Several members of the local film industry were present at the gathering as well as international attendees in this year’s jury president Jon S. Baird (“Tetris,” “Stan and Ollie”) and “Triangle of Sadness” actor Zlatko Burić, who was part of last year’s jury.

Grech said the sophomore edition was a “no-brainer,” with the Mediterrane Film Festival returning to Valletta “bolder than before and invested to bring more jobs to Malta and build a world-class industry” on the island country. “We should all take pride in the scale of our ambition. Yes, we may be small but we are a big nation rich in history. The Mediterrane Film Festival is all about shouting Malta’s success from the rooftops and showing the world how much [we have] to offer,” concluded the commissioner.
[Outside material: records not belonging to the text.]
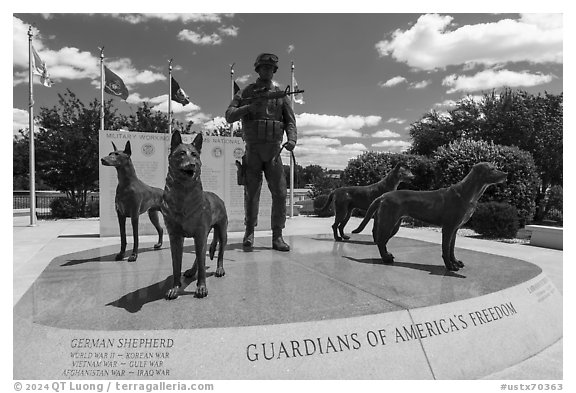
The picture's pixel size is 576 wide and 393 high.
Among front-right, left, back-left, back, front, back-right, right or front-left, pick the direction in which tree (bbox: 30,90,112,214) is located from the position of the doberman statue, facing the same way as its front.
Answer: back-right

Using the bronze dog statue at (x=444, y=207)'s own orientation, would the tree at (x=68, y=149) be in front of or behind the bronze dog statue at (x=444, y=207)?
behind

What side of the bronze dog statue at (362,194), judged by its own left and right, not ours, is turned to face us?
right

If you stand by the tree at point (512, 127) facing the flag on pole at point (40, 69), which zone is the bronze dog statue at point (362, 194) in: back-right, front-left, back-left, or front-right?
front-left

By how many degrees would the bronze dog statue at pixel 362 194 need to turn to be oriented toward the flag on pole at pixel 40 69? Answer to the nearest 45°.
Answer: approximately 135° to its left

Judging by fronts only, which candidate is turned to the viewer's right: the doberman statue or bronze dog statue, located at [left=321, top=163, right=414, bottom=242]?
the bronze dog statue

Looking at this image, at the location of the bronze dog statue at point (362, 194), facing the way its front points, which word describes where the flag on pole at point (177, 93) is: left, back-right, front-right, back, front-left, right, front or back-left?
back-left

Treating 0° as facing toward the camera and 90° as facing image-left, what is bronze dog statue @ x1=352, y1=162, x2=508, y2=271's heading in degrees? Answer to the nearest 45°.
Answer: approximately 270°

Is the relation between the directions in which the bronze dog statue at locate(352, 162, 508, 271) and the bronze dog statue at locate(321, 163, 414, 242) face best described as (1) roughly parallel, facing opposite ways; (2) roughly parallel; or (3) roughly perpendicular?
roughly parallel

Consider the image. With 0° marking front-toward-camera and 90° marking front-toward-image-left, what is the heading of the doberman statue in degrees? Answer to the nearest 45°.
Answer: approximately 45°

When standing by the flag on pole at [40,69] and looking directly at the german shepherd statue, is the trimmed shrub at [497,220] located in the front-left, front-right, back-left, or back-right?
front-left

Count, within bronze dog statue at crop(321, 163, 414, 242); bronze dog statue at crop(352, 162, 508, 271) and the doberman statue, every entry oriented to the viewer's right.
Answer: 2

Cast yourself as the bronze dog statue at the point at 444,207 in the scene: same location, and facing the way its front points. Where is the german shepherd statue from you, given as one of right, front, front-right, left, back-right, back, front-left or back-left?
back-right

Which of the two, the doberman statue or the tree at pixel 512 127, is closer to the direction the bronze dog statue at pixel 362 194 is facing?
the tree

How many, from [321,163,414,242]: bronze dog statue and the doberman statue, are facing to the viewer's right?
1
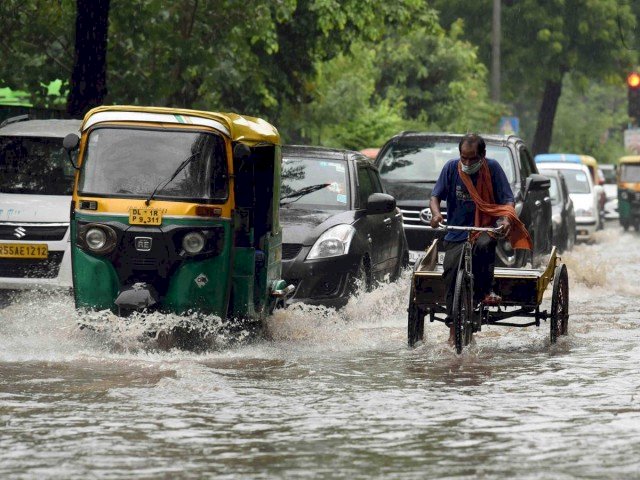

“The Count of Monte Cristo” was shot on key locations across Malta, including Birgu Waterfront and Marsa Wharf. The opening night screening was attended by several of the film’s local crew, including producers Pierre Ellul and Anika Psaila Savona. The festival’s Artistic Director Teresa Cavina said the film “showcases the unparalleled beauty and history of Malta” and that the team was “delighted to celebrate so many of the makers behind this project at our screening.”

The film employed around 200 local crew in Malta and “showed the positive impact film has on our island’s economy,” according to Grech, who went on to add that the project “inspired young Maltese talent to see just what an exciting and sustainable career film can offer.”

The Mediterrane Film Festival runs until June 30 and features over 45 films from 35 countries including Cannes breakouts in Yorgos Lanthimos’ “Kinds of Kindness” and Coralie Fargeat’s “The Substance” plus other international festival highlights in Meryam Joobeur’s “Who Do I Belong To” and Jane Schoenbrun’s “I Saw the TV Glow.”  

Additionally, the festival will feature a series of panels and masterclasses discussing issues such as globalization in the entertainment industry, film circulation and co-production emerging storytelling trends, immersive technologies, and the animation landscape and career-specific discussions hosted by acclaimed experts in their respective fields and crafts.